In February, members of the Catholic media will observe Catholic Press Month. It is an opportunity to celebrate the role of Catholic journalists in reporting and interpreting the news of the church. The observance is even more relevant today, following the Jan. 6 siege of the U.S. Capitol by a mob of rioters who ransacked the Capitol and killed Capitol police officer Brian Sicknick.
Catholic journalists stand in unity with our colleagues in the secular press who strive to bring truth and clarity to events around the world. Professional journalists fill an important function in our democracy, one that is upheld in the First Amendment of the Constitution. It is times like the Capitol siege that make us all aware of the news media’s crucial role.
Like police, members of the news media were attacked by rioters. Journalists were there to report — by words and by images — on the events taking place. Instead, they found themselves as targets of angry rioters, who have been conditioned by former President Donald Trump to see the media as “fake” and “the enemy of the people.”
One of the images captured by photojournalists on the scene was a three-word warning etched into a door at the Capitol by rioters: “Murder the media.”
Amanda Andrade-Rhoades, a freelance photojournalist for The Washington Post, told Columbia Journalism Review that three people threatened to shoot her during the day. “At one point, a guy leaned over to me and said, ‘I’m coming back with a gun tomorrow and I’m coming for you.’”
Carlos Martinez de la Serna, program director for the Committee to Protect Journalists, said that the violence displayed toward the media “has no place in democracy.”

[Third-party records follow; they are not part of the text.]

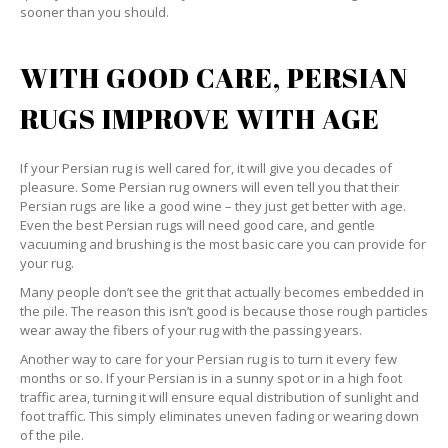
sooner than you should.
WITH GOOD CARE, PERSIAN
RUGS IMPROVE WITH AGE
If your Persian rug is well cared for, it will give you decades of
pleasure. Some Persian rug owners will even tell you that their
Persian rugs are like a good wine – they just get better with age.
Even the best Persian rugs will need good care, and gentle
vacuuming and brushing is the most basic care you can provide for
your rug.
Many people don’t see the grit that actually becomes embedded in
the pile. The reason this isn’t good is because those rough particles
wear away the fibers of your rug with the passing years.
Another way to care for your Persian rug is to turn it every few
months or so. If your Persian is in a sunny spot or in a high foot
traffic area, turning it will ensure equal distribution of sunlight and
foot traffic. This simply eliminates uneven fading or wearing down
of the pile.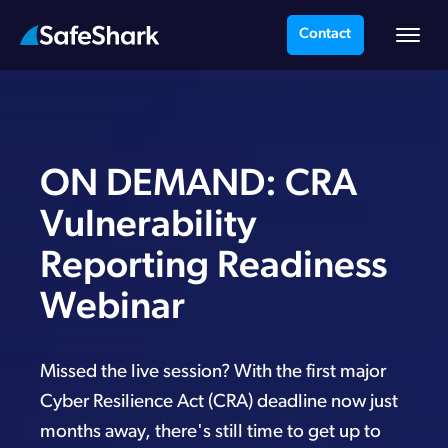
Contact
ON DEMAND: CRA
Vulnerability
Reporting Readiness
Webinar
Missed the live session? With the first major
Cyber Resilience Act (CRA) deadline now just
months away, there's still time to get up to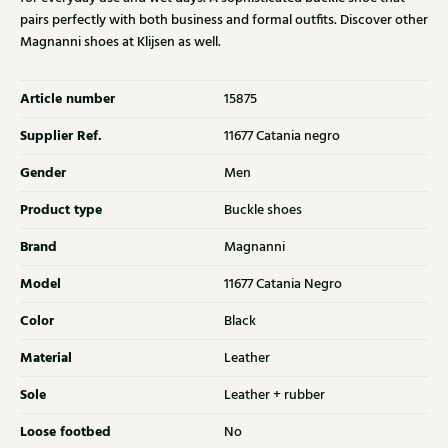
pairs perfectly with both business and formal outfits. Discover other
Magnanni shoes at Klijsen as well.
Article number
15875
Supplier Ref.
11677 Catania negro
Gender
Men
Product type
Buckle shoes
Brand
Magnanni
Model
11677 Catania Negro
Color
Black
Material
Leather
Sole
Leather + rubber
Loose footbed
No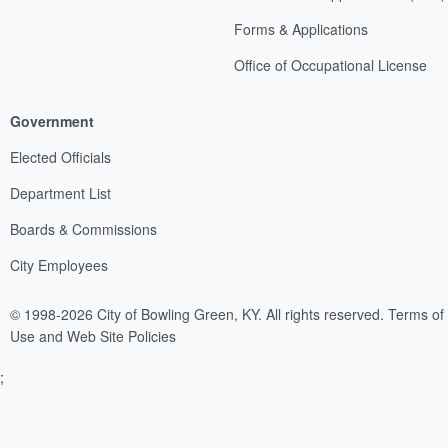
Forms & Applications
Office of Occupational License
Government
Elected Officials
Department List
Boards & Commissions
City Employees
© 1998-2026 City of Bowling Green, KY. All rights reserved.
Terms of
Use and Web Site Policies
;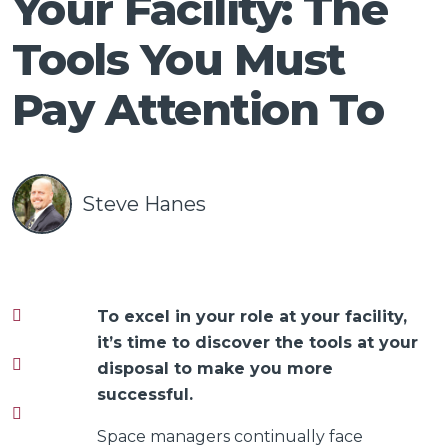
Your Facility: The
Talk
Tools You Must
Pay Attention To
Steve Hanes
To excel in your role at your facility,
it’s time to discover the tools at your
disposal to make you more
successful.
Space managers continually face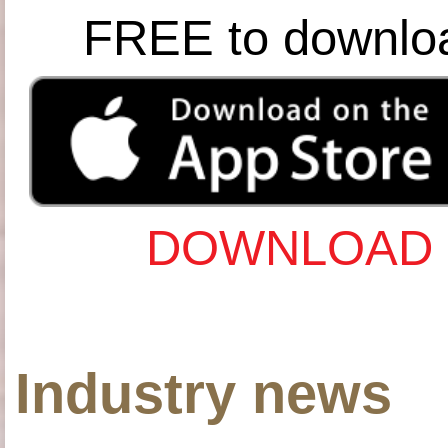
FREE to downlo
DOWNLOAD 
Industry news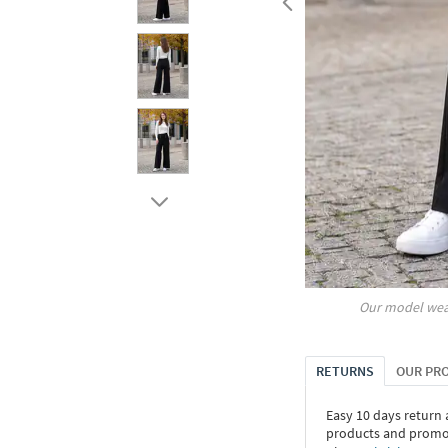
Our model wea
RETURNS
OUR PR
Easy 10 days return
products and promoti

“For the past four years, the Trump administration has lobbed attacks against individual and institutional news media,” he added. “As the world has now witnessed, this rhetoric is not just a political diversion — it can embolden mobs to attack reporters who are simply trying to do their job of keeping the public informed.”
Pope Francis has defended the important role of the news media.
“Freedom of the press and of expression is an important indicator of the state of a country’s health,” Pope Francis told members of the Foreign Press Association in 2019. “Let’s not forget that one of the first things dictatorships do is remove freedom of the press or mask it, not leaving it free.”
Are members of the news media responsible for misinformation and lies, as some people suggest? Journalists, who study their trade at universities across the country, follow the established ethics of their profession. For example, at Marquette University in Milwaukee (which trains some of the country’s top journalists, including many in the Catholic press), courses on media ethics are a required part of the curriculum.
When news outlets do make mistakes, they are held accountable. Consequences can range from publishing corrections and clarifications to facing lawsuits for libel. Like any profession, the news media has its challenges. Mergers and consolidations, as well as the quest for profits, have impacted resources for covering news and even the direction of news coverage.
Much of the “misinformation” that plagues our world today is due to websites and blogs, and now social media, that seem to make anyone with an opinion a “news outlet.” People like Alex Jones, a conspiracy theorist who hosts the “InfoWars” website, are responsible for blurring the lines between reality and “fake” news.
Three days after the Capitol siege, Pope Francis spoke to an Italian news outlet about the event.
“Even in the most mature state, there’s always something that doesn’t work — people who take a path that’s against the community, against democracy, against the common good,” he said. “But thanks be to God that this has burst out, and there was a chance to see it well, because now you can try and heal it.”
Without the news media’s coverage of the Capitol attack, a “chance to see and to heal” would be impossible. And that would truly be a miscarriage of the media’s responsibility in our democracy.